(Beginning of Data)
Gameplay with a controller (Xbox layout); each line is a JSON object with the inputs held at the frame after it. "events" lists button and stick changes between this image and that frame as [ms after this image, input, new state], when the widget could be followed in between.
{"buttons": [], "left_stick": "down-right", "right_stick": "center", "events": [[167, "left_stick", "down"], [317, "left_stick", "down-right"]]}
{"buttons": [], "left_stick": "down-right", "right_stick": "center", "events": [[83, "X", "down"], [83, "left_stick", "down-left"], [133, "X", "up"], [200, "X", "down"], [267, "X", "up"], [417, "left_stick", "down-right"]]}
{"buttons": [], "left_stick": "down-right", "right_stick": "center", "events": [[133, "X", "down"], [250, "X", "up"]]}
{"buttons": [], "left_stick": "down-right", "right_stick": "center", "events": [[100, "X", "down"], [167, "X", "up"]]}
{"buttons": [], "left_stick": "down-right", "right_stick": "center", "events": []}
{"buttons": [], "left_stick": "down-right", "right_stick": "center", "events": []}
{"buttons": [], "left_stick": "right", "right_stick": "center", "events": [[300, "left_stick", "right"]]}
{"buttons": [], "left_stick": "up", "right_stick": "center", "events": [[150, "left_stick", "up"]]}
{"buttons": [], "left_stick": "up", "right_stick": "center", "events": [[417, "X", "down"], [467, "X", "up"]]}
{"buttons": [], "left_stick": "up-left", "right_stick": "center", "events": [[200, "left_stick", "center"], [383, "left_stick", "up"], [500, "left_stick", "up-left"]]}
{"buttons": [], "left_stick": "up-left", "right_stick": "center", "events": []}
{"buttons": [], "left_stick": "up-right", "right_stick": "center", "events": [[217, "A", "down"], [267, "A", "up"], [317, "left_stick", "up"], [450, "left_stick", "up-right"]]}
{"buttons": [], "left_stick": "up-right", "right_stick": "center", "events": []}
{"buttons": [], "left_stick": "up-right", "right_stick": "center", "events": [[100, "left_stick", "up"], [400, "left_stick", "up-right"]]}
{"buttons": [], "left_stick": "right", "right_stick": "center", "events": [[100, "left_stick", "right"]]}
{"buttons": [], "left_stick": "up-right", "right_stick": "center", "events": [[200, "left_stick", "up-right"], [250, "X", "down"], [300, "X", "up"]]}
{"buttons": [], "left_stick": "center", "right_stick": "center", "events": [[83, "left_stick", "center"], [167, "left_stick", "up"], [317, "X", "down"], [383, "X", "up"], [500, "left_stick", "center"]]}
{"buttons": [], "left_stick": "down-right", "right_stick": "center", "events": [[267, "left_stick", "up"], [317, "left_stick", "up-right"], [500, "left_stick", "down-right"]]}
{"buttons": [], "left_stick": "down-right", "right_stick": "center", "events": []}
(End of Data)
#### The task:
Copy each record exactly, leaving nothing out.

#### Answer to this exercise:
Gameplay with a controller (Xbox layout); each line is a JSON object with the inputs held at the frame after it. "events" lists button and stick changes between this image and that frame as [ms after this image, input, new state], when the widget could be followed in between.
{"buttons": [], "left_stick": "down-right", "right_stick": "center", "events": [[167, "left_stick", "down"], [317, "left_stick", "down-right"]]}
{"buttons": [], "left_stick": "down-right", "right_stick": "center", "events": [[83, "X", "down"], [83, "left_stick", "down-left"], [133, "X", "up"], [200, "X", "down"], [267, "X", "up"], [417, "left_stick", "down-right"]]}
{"buttons": [], "left_stick": "down-right", "right_stick": "center", "events": [[133, "X", "down"], [250, "X", "up"]]}
{"buttons": [], "left_stick": "down-right", "right_stick": "center", "events": [[100, "X", "down"], [167, "X", "up"]]}
{"buttons": [], "left_stick": "down-right", "right_stick": "center", "events": []}
{"buttons": [], "left_stick": "down-right", "right_stick": "center", "events": []}
{"buttons": [], "left_stick": "right", "right_stick": "center", "events": [[300, "left_stick", "right"]]}
{"buttons": [], "left_stick": "up", "right_stick": "center", "events": [[150, "left_stick", "up"]]}
{"buttons": [], "left_stick": "up", "right_stick": "center", "events": [[417, "X", "down"], [467, "X", "up"]]}
{"buttons": [], "left_stick": "up-left", "right_stick": "center", "events": [[200, "left_stick", "center"], [383, "left_stick", "up"], [500, "left_stick", "up-left"]]}
{"buttons": [], "left_stick": "up-left", "right_stick": "center", "events": []}
{"buttons": [], "left_stick": "up-right", "right_stick": "center", "events": [[217, "A", "down"], [267, "A", "up"], [317, "left_stick", "up"], [450, "left_stick", "up-right"]]}
{"buttons": [], "left_stick": "up-right", "right_stick": "center", "events": []}
{"buttons": [], "left_stick": "up-right", "right_stick": "center", "events": [[100, "left_stick", "up"], [400, "left_stick", "up-right"]]}
{"buttons": [], "left_stick": "right", "right_stick": "center", "events": [[100, "left_stick", "right"]]}
{"buttons": [], "left_stick": "up-right", "right_stick": "center", "events": [[200, "left_stick", "up-right"], [250, "X", "down"], [300, "X", "up"]]}
{"buttons": [], "left_stick": "center", "right_stick": "center", "events": [[83, "left_stick", "center"], [167, "left_stick", "up"], [317, "X", "down"], [383, "X", "up"], [500, "left_stick", "center"]]}
{"buttons": [], "left_stick": "down-right", "right_stick": "center", "events": [[267, "left_stick", "up"], [317, "left_stick", "up-right"], [500, "left_stick", "down-right"]]}
{"buttons": [], "left_stick": "down-right", "right_stick": "center", "events": []}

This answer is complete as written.